File system storage has its own mixed bag of issues… good for some things, not for others. While I personally store binary assets like images on the filesystem and use the database to provide a pointer, I don’t think it’s a blanket solution. It’s an option but in my opinion by no means a best practice.
Zack Steinkamp said:
on January 20, 2009 at 2:34 pm
Absolutely no difference, unless as you’ve said the DB can make use of the XML as a native type.
It would be a very very special case app for which this architecture would make sense.
brian said:
on January 20, 2009 at 4:01 pm
So you would stick 300kb of text in the file system too?
What, exactly, do you use your database for?
Zack Steinkamp said:
on January 20, 2009 at 4:37 pm
Well, in *a* file system. May be on the DB server, may be on a different host. If your DB serves to lookup which blob you’re interested in using, then there’s a more efficient system to serve the blob, as long as the blob is large enough so that it can be fetched or stored or replicated more efficiently than in the RDBMS.
This gets nicely at the fuzzy area between data that is efficiently stored and retrieved in the DB and those that are not. That size threshold will vary based on lots of factors. 300KB is very very likely to be larger than what is efficient.
This is not a black and white issue when details of the application, platform software, and hardware are not known.
brian said:
on January 21, 2009 at 3:51 pm
Fair enough – too many undefined parameters. Where might you be better off storing 300kb of XML that you wanted to store and process? Are there options other than local-to-the-app server storage? Anything over the (public) wire is going to be orders of magnitude slower.
Zack Steinkamp said:
on January 21, 2009 at 4:42 pm
Of course, going through the internet to fetch the data is not going to be a performant solution vs. fetching from a local DB.

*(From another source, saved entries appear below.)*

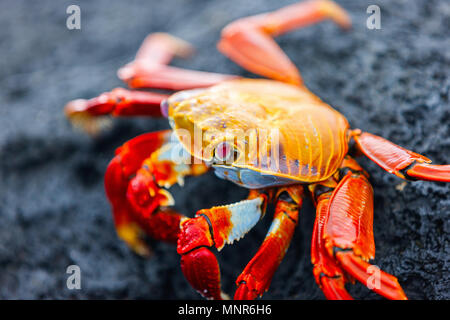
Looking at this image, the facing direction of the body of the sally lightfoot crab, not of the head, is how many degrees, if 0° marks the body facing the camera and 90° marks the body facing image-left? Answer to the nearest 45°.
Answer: approximately 45°
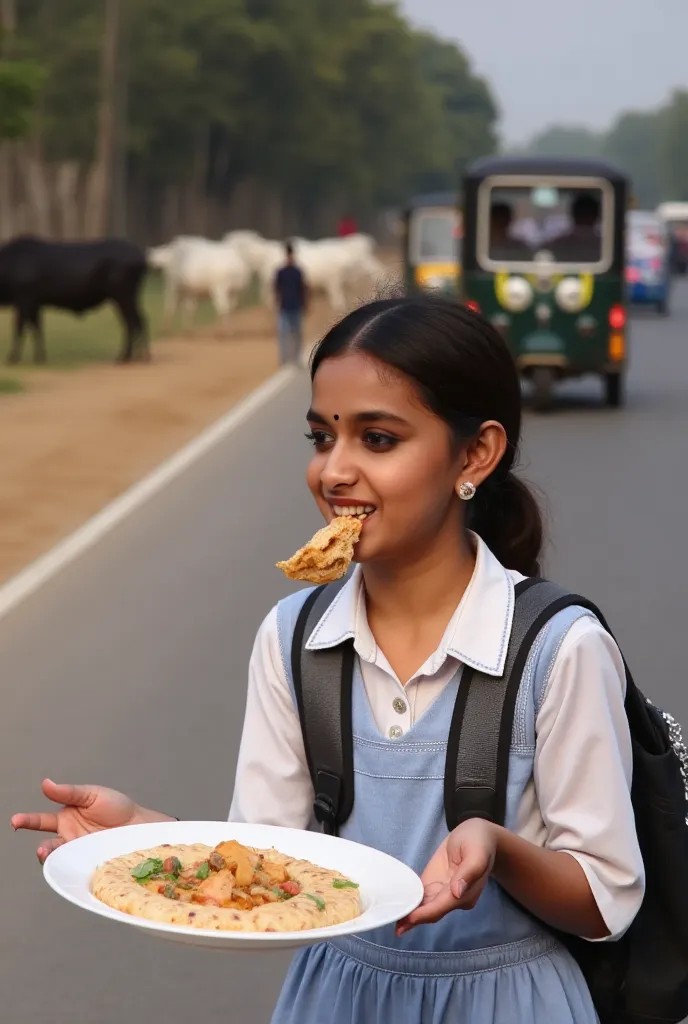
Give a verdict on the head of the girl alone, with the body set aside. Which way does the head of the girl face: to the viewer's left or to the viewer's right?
to the viewer's left

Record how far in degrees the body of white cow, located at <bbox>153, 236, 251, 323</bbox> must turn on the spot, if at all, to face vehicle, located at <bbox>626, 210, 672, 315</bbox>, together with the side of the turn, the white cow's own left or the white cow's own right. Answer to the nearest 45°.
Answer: approximately 180°

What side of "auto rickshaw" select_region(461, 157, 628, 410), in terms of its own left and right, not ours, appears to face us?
front

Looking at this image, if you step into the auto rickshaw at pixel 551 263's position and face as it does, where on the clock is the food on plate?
The food on plate is roughly at 12 o'clock from the auto rickshaw.

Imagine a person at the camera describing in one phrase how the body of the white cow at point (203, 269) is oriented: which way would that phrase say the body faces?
to the viewer's left

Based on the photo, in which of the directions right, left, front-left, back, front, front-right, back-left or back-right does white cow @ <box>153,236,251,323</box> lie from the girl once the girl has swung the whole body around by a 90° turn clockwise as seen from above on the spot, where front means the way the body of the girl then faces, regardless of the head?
front-right

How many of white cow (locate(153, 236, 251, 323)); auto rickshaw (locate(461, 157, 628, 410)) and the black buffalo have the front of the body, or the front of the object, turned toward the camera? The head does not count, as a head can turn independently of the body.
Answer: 1

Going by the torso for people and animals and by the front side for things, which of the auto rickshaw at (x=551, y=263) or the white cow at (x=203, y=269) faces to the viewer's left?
the white cow

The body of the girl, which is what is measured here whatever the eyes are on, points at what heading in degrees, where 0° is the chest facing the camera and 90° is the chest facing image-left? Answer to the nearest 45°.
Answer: approximately 45°

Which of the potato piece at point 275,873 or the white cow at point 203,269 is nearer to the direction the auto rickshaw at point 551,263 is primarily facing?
the potato piece

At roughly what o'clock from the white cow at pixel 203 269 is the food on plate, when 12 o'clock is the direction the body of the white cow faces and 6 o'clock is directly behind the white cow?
The food on plate is roughly at 9 o'clock from the white cow.
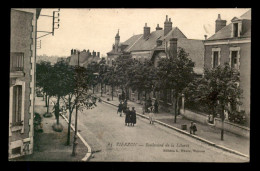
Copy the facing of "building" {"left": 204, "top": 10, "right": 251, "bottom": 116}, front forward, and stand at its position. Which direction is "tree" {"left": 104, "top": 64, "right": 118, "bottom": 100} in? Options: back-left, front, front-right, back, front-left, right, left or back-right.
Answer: front-right

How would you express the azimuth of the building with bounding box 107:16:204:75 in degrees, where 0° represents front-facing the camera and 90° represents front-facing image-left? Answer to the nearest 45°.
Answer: approximately 45°

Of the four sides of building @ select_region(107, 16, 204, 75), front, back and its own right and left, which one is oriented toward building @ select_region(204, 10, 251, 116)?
left

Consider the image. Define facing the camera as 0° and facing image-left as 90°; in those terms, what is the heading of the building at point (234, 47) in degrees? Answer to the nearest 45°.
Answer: approximately 45°

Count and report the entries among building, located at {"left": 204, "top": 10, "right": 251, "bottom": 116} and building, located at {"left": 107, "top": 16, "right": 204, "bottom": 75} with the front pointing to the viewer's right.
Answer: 0

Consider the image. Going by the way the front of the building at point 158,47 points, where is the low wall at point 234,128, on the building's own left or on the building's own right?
on the building's own left

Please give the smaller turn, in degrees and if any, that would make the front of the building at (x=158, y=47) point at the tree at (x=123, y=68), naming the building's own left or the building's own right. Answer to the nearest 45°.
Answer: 0° — it already faces it

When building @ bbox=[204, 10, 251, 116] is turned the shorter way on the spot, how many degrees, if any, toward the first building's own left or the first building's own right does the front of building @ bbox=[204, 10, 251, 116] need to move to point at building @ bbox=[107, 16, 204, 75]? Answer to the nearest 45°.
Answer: approximately 90° to the first building's own right
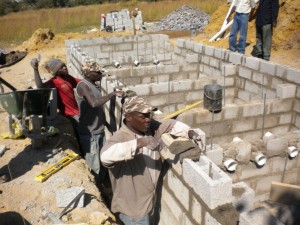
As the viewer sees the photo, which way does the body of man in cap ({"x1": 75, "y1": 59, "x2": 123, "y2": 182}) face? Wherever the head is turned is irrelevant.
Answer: to the viewer's right

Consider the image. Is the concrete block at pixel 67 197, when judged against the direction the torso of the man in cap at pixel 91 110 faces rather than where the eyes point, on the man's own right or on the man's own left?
on the man's own right

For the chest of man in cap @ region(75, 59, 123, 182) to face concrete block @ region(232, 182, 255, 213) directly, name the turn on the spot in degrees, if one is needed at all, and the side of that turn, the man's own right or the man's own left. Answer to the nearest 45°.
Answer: approximately 45° to the man's own right

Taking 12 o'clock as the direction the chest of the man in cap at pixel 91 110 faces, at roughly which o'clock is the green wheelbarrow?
The green wheelbarrow is roughly at 6 o'clock from the man in cap.

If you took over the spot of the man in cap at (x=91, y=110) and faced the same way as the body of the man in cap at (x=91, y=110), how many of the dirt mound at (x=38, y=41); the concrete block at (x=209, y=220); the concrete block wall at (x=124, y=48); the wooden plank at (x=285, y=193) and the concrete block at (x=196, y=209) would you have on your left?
2

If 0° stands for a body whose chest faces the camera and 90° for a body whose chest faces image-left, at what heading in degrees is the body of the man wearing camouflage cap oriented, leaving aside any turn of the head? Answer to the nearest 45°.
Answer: approximately 315°

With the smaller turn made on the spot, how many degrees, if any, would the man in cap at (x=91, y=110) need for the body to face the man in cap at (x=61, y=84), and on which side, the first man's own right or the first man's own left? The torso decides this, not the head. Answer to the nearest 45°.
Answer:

If the DB was on the local machine, then the performance difference between the DB software reading (and caching) 300KB from the disk is not going to appreciably different than the OS reading (and caching) 300KB from the disk.
In the example you linked to, 24GB of 32GB (75%) of the data set was this XML data. If that 24GB was moved to a memcached farm (or other RAM-based clustered caching solution), then performance would likely be better across the board vs. a disk-based solution, assuming a LAN connection between hosts and a normal distribution of requests to chunks of XML.
Maintenance of the database will be faster and simpler without that extra 24GB of data to push around. Not sure how Postgres does “ALTER TABLES” but MySQL always makes a full copy of the table…
As usual, the answer is “it all depends” based on performance need, nature of the system, and available resources.